3. Hick’s Law – The Burden of Choice

Hick’s Law is a psychological principle stating that when a person makes a decision among several possible choices, the time it takes him/her to make that decision will increase with the number of choices presented.

In other words, the more options you give them, the longer it’ll take them to take action.

This is a crucial principle to understand for UX design. (In fact, it’s so important that other researchers have considered the principle a fundamental law of human/computer interaction—even though the concept was developed years before personal computers.) You’ll need to provide users with the information they want, but when you overwhelm them with options, they’ll likely get confused about the best course of action.

For example, many website owners hear best practices like “create clear navigation” and believe the best way to create clarity is to include numerous directories and links across their pages.
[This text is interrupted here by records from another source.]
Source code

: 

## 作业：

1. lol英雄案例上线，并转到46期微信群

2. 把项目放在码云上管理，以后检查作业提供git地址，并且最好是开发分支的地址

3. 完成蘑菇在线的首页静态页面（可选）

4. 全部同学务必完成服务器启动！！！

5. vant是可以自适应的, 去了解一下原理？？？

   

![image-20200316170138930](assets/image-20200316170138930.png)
They might include top-level navigational links in a banner, in a hamburger menu in the corner of the screen, and in a breakout box near the left side of the page.

The problem here is that navigation is visible—but it isn’t clear. There’s too much going on. The same applies to your CTAs, the form fields you ask them to fill out, the social sharing buttons you include, and more. Designers should work to understand exactly what type of browsing experience they want to create for their users and structure their design choices around that.

4. The Delight of Anticipatory Design

Part of creating a great UX is understanding what your viewers need before they need it. This is a foundational idea in UX design, often referred to in its own context as “anticipatory design.” This is a powerful to create goodwill with viewers, as data shows that we’re predisposed to feel positively towards those who understand us.  

A good example of this is how flight booking websites will proactively suggest partner hotels, restaurants, or other accommodations near your travel destination. You might not have planned to book a hotel room right at that moment—but since the website pulled up all the information for you, why not?

This concept can be applied to many different aspects of your web design. Many companies opt to integrate their CTAs in an anticipatory fashion, waiting to present the pop-up CTA box until the user has spent a certain amount of time on-page. This is a type of anticipation, as it assumes that readers won’t be interested in being fed a call-to-action unless they’ve put some time into the site.

This can be tricky to implement without a deep understanding of how your audience browses, but the user behavior data you pull from your CRM and analytics platforms can help. Look at how they react to your page and brainstorm ways you can build out your UX to anticipate your users’ needs.

The Psychological Mechanics of the UX

Of course, every market will have different expectations for what constitutes a good UX, so every strategy won’t be applicable to every business. However, we’ve found that the above concepts are common to most individuals, meaning that they’ll carry a lot of weight for any type of UX design, regardless of your industry.